## TASK TO CARRY OUT
Here is the listing. Report each line in it that contains the string "down".

## RECORDS FOR PROCESSING
>>>
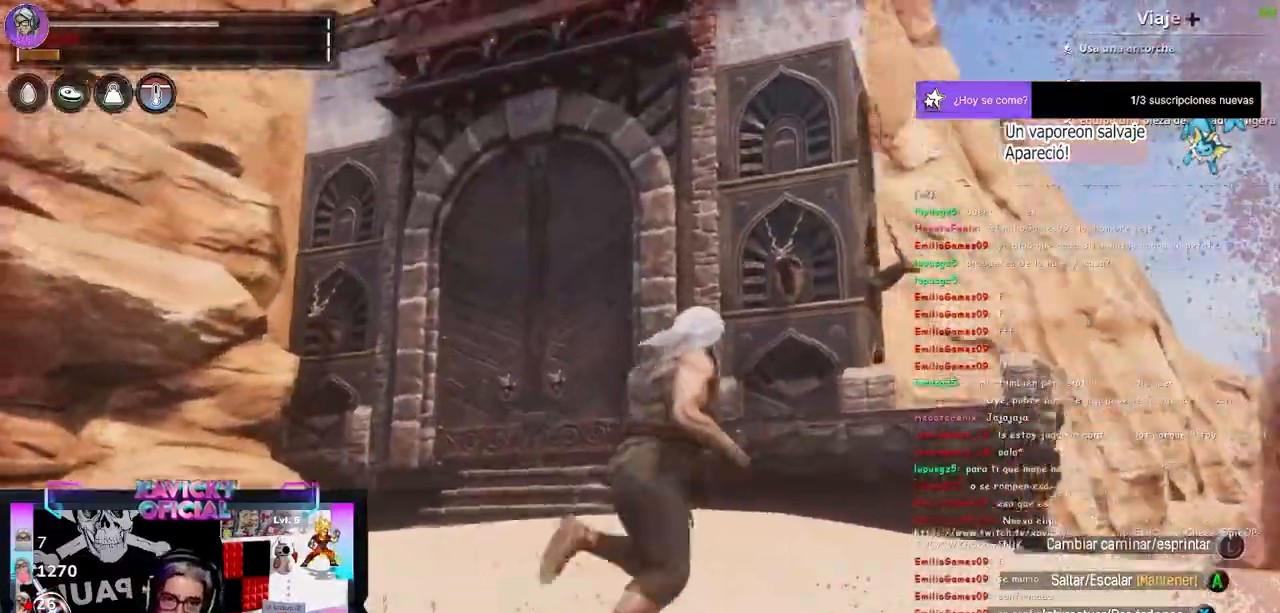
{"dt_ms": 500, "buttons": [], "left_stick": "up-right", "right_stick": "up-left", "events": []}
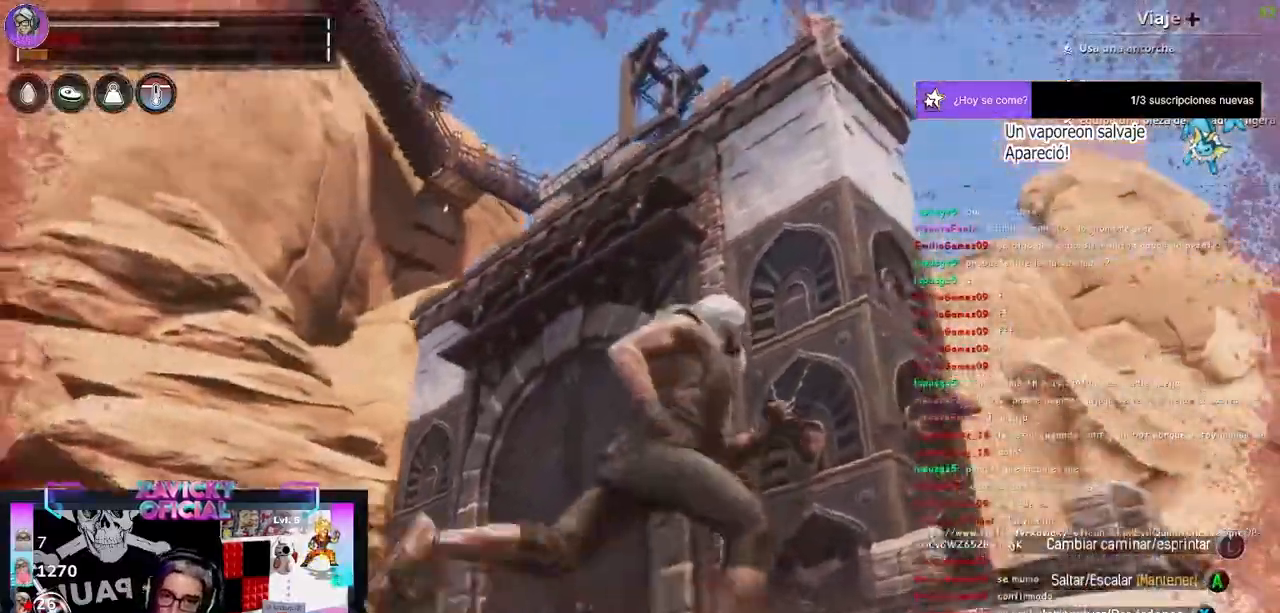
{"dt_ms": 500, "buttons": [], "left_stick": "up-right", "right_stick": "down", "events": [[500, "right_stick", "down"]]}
<<<
>>>
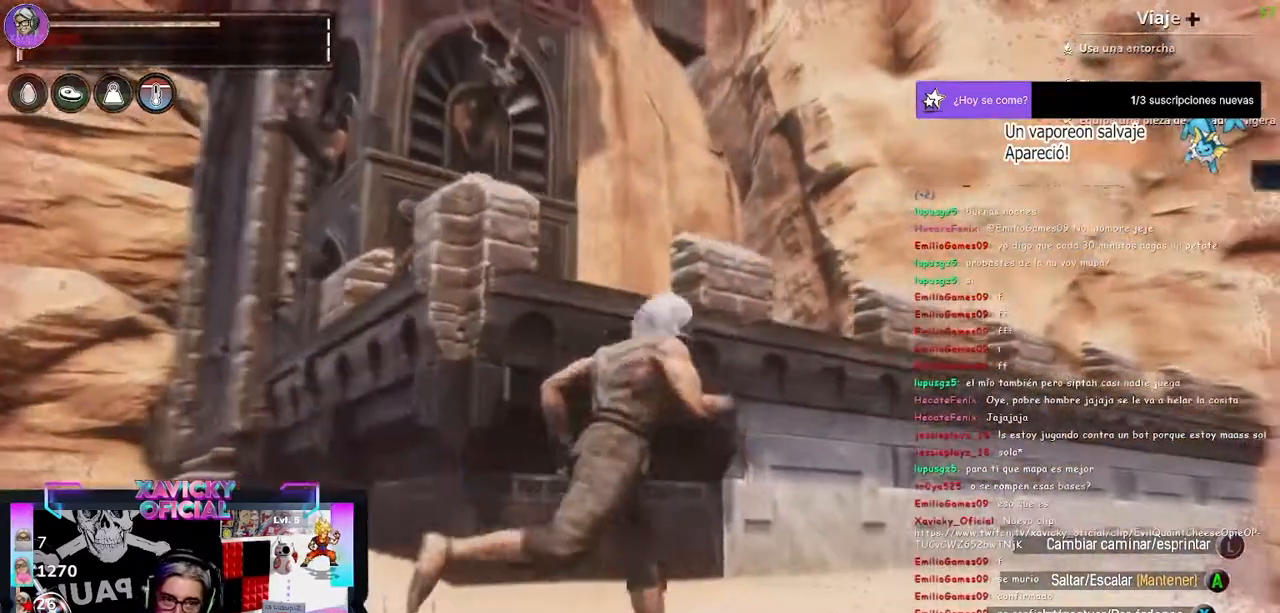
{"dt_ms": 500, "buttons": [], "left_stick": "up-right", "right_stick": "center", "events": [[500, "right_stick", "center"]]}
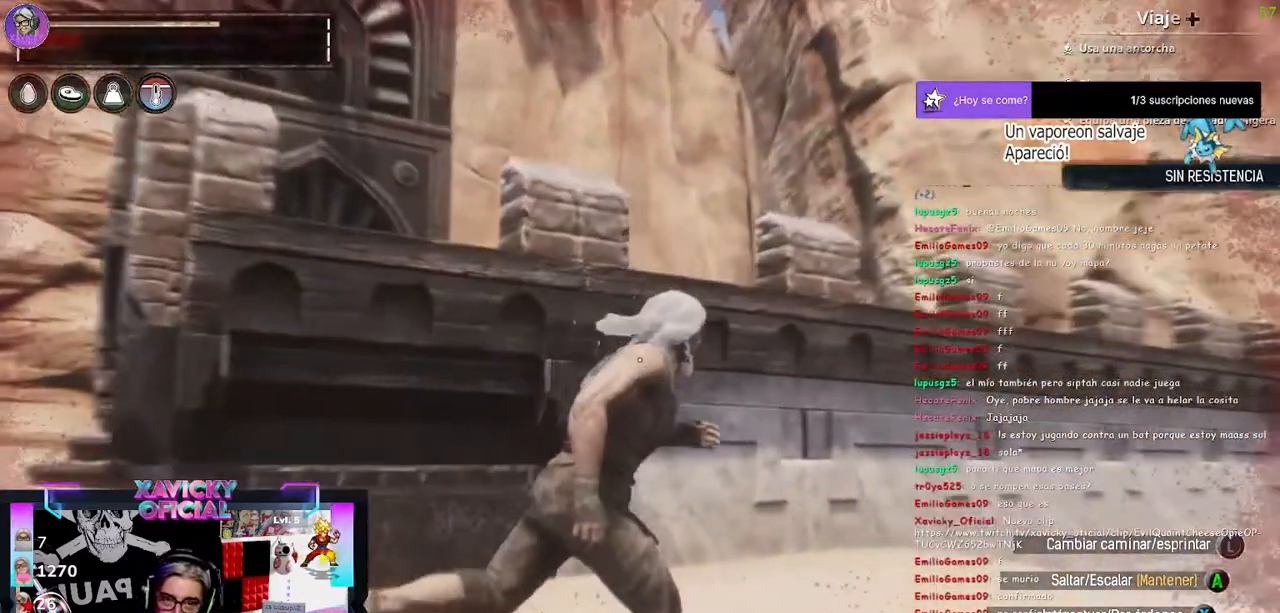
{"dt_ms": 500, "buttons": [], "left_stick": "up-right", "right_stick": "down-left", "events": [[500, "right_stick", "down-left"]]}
<<<
## RESPONSE TO THE TASK
{"dt_ms": 500, "buttons": [], "left_stick": "up-right", "right_stick": "down", "events": [[500, "right_stick", "down"]]}
{"dt_ms": 500, "buttons": [], "left_stick": "up-right", "right_stick": "down-left", "events": [[500, "right_stick", "down-left"]]}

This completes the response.